- Participating broadcaster: Turkish Radio and Television Corporation (TRT)
- Country: Turkey
- Selection process: 11. Eurovision Şarkı Yarışması Türkiye Finali
- Selection date: 21 February 1987

Competing entry
- Song: "Şarkım Sevgi Üstüne"
- Artist: Seyyal Taner and Grup Lokomotif
- Songwriter: Olcayto Ahmet Tuğsuz

Placement
- Final result: 22nd, 0 points

Participation chronology

= Turkey in the Eurovision Song Contest 1987 =

Turkey was represented at the Eurovision Song Contest 1987 with the song "Şarkım Sevgi Üstüne", written by Olcayto Ahmet Tuğsuz, and performed by Seyyal Taner and Grup Lokomotif. The Turkish participating broadcaster, the Turkish Radio and Television Corporation (TRT), selected its entry through a national final.

==Before Eurovision==

=== 11. Eurovision Şarkı Yarışması Türkiye Finali ===
The Turkish Radio and Television Corporation (TRT) held the national final on 21 February 1987 at its studios in Ankara, hosted by television presenter and Turkish commentator Bülend Özveren. Ten songs competed and the winner was determined by a sixteen-member jury.

Other participants included past and future Turkish representative MFÖ ( and ), Arzu Ece ( as part of the Grup Pan and ) and Kayahan.

Final – 21 February 1987
| R/O | Artist | Song | Lyricist | Composer | Conductor | Points | Place |
|---|---|---|---|---|---|---|---|
| 1 | Seden Kutlubay, Vedat Sakman & Grup Piramit | "Hayat Pencerenin Dışında" | Nezih Topuzlu | Selmi Andak | Uğur Dikmen | 0 | 3 |
| 2 | Grup Denk | "Paydos" | Bora Ebeoğlu | Melih Kibar |  | 2 | 2 |
| 3 | Grup FM | "Keloğlan" | Selçuk Başar | Selçuk Başar |  | 0 | 3 |
| 4 | Kayahan, Emel Müftüoğlu, Erdal Çelik, Yeşim Vatan, Ayşe Özşahin | "Güneşli Bir Resim Çiz Bana" | Kayahan Açar | Kayahan Açar | Ümit Eroğlu | 0 | 3 |
| 5 | Fatih Erkoç | "Dünya Barışı İçin" | Fatih Erkoç | Fatih Erkoç | Garo Mafyan | 0 | 3 |
| 6 | Aşkın Nur Yengi, Harun Kolçak & Grup Periyod | "Güzel Şeyler Söyle" | Aysel Gürel | Onno Tunç | Garo Mafyan | 0 | 3 |
| 7 | MFÖ | "No Problem" | Mazhar Alanson | Mazhar Alanson; Fuat Güner; Özkan Uğur; | Turhan Yükseler | 0 | 3 |
| 8 | Ahmet Özhan | "Gülümse Biraz" | Cansın Erol | Selahattin İçli | Turhan Yükseler | 0 | 3 |
| 9 | Arzu Ece & Cihan Okan | "Bir Gün Bize Yetmez" | Kayahan Açar | Attila Özdemiroğlu | Turhan Yükseler | 0 | 3 |
| 10 | Seyyal Taner & Grup Lokomotif | "Şarkım Sevgi Üstüne" | Olcayto Ahmet Tuğsuz | Olcayto Ahmet Tuğsuz | Garo Mafyan | 14 | 1 |

==At Eurovision==
On the night of the contest, Turkey performed 10th following Spain and preceding Greece. At the close of voting Turkey had received no points (or, as Eurovision fans refer to the phenomenon, nul points) placing Turkey last out of 22 entries. At the time this was the worst last placing for a country as it was the largest contest. This was also the third time Turkey came last in the contest and the second time they had received zero points. This is the final contest to date in which Turkey finished last.

■ Tasks to complete
**1)** According to the Eurovision 1987 article, how many members sat on the jury that chose the winner of the Turkish national final?
**2)** Return everything in the Eurovision 1987 article from "Participation chronology" down to "a national final.", unchanged.

■ Dataset section
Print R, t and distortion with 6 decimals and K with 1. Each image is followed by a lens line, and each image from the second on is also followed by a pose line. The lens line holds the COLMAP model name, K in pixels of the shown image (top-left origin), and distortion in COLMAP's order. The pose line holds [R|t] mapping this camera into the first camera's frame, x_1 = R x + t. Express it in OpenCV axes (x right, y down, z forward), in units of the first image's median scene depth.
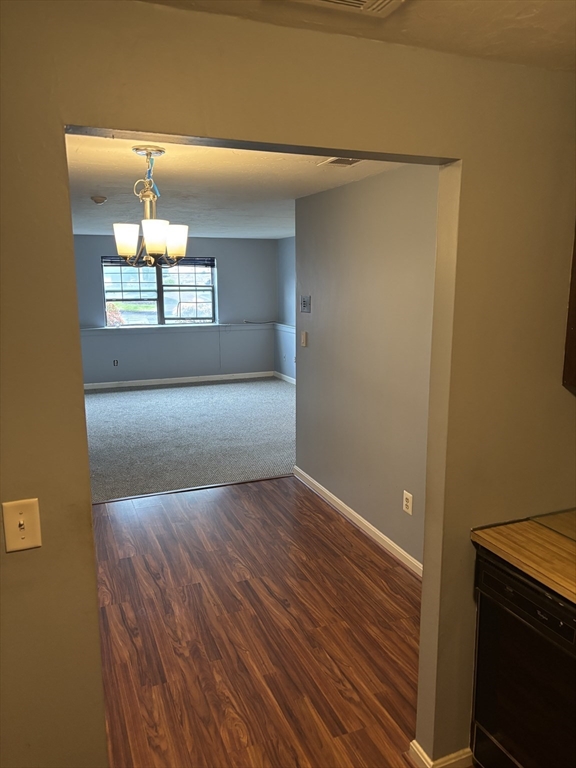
lens RADIAL K [[580.3, 0, 286.1], [0, 580.3, 384.8], [0, 0, 1]] dist [-0.004080, -0.006149]
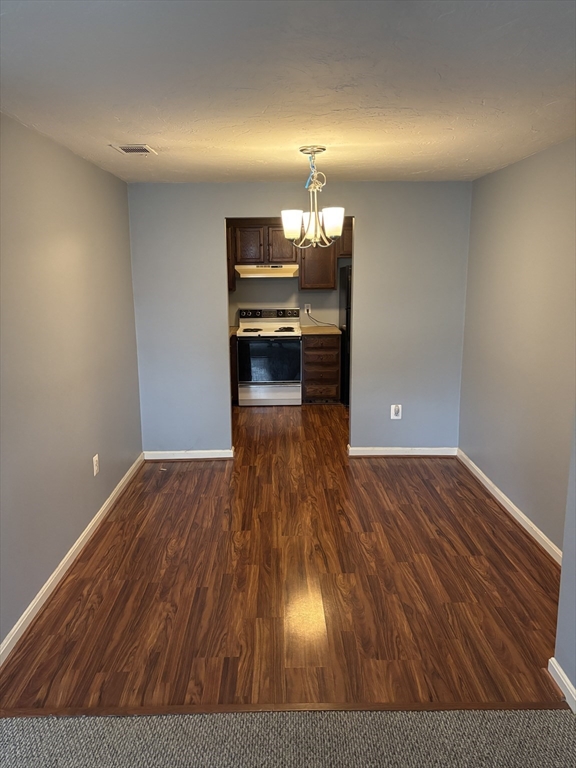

■ Solved tasks
**1)** Sixteen.

**2)**
Participation chronology

= Turkey in the Eurovision Song Contest 1987 =

Turkey was represented at the Eurovision Song Contest 1987 with the song "Şarkım Sevgi Üstüne", written by Olcayto Ahmet Tuğsuz, and performed by Seyyal Taner and Grup Lokomotif. The Turkish participating broadcaster, the Turkish Radio and Television Corporation (TRT), selected its entry through a national final.